Segment Start: Given data

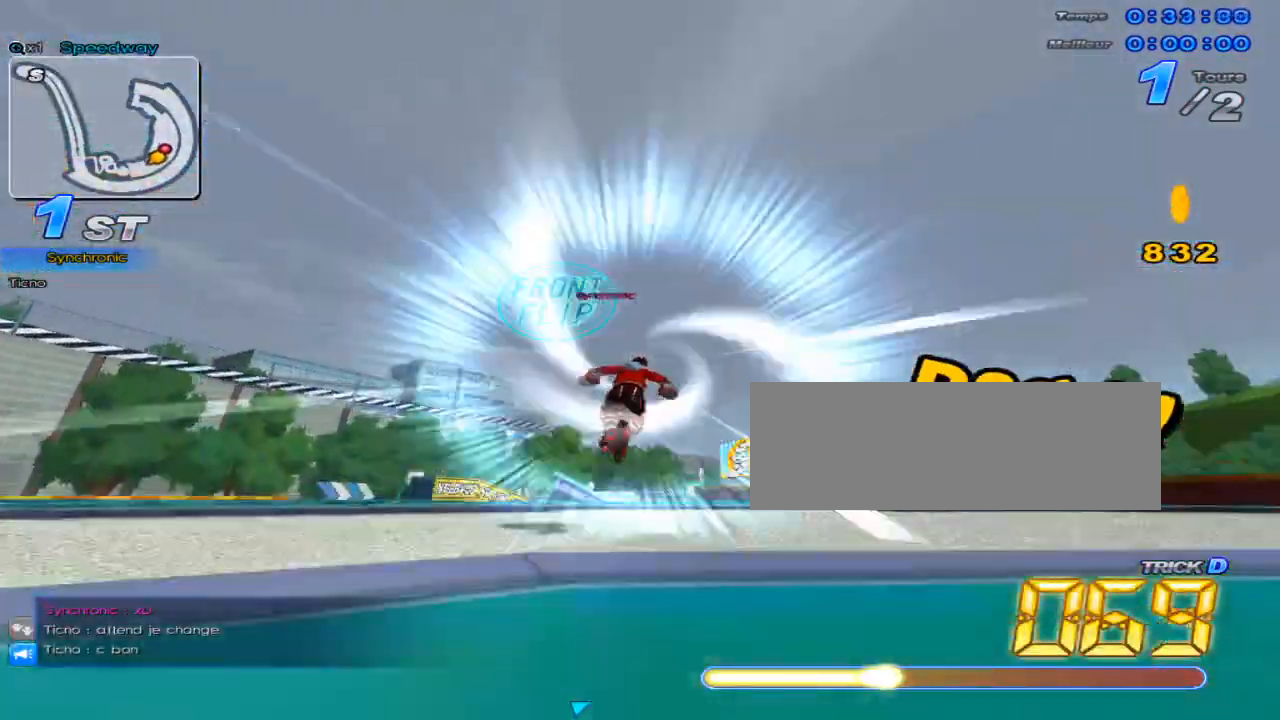
{"keys": ["up"], "events": [[284, "right", "down"], [434, "right", "up"]]}
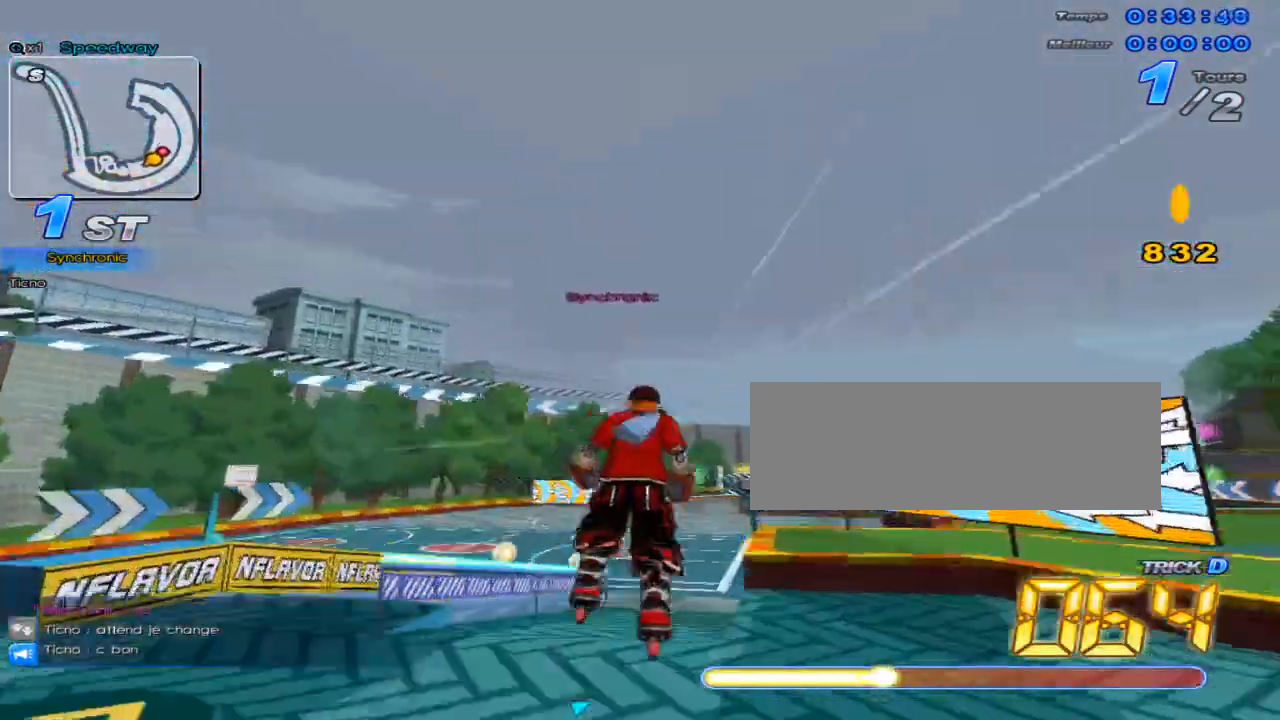
{"keys": ["up"], "events": []}
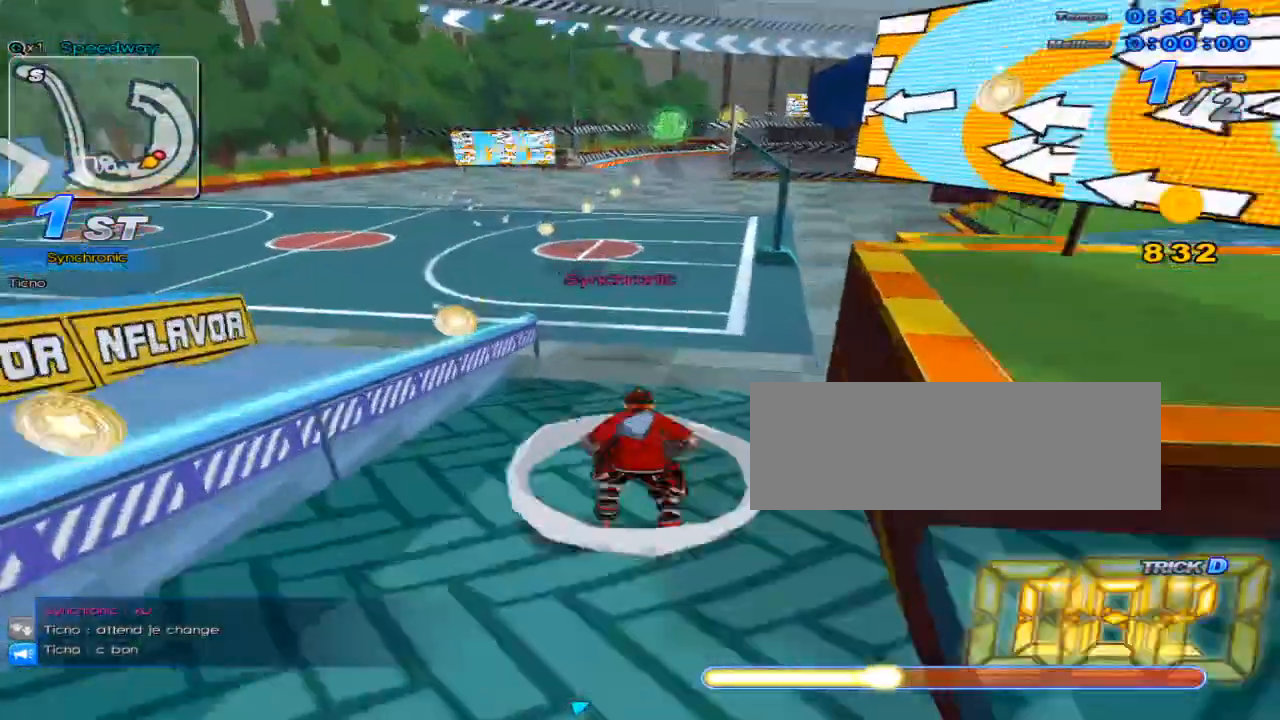
{"keys": ["right", "up", "w"], "events": [[100, "right", "down"], [167, "w", "down"]]}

Segment End: Given data

Exercise aim.
Please write the material out again exactly as shown above, minus any pictures.

Task response.
{"keys": ["up"], "events": [[284, "right", "down"], [434, "right", "up"]]}
{"keys": ["up"], "events": []}
{"keys": ["right", "up", "w"], "events": [[100, "right", "down"], [167, "w", "down"]]}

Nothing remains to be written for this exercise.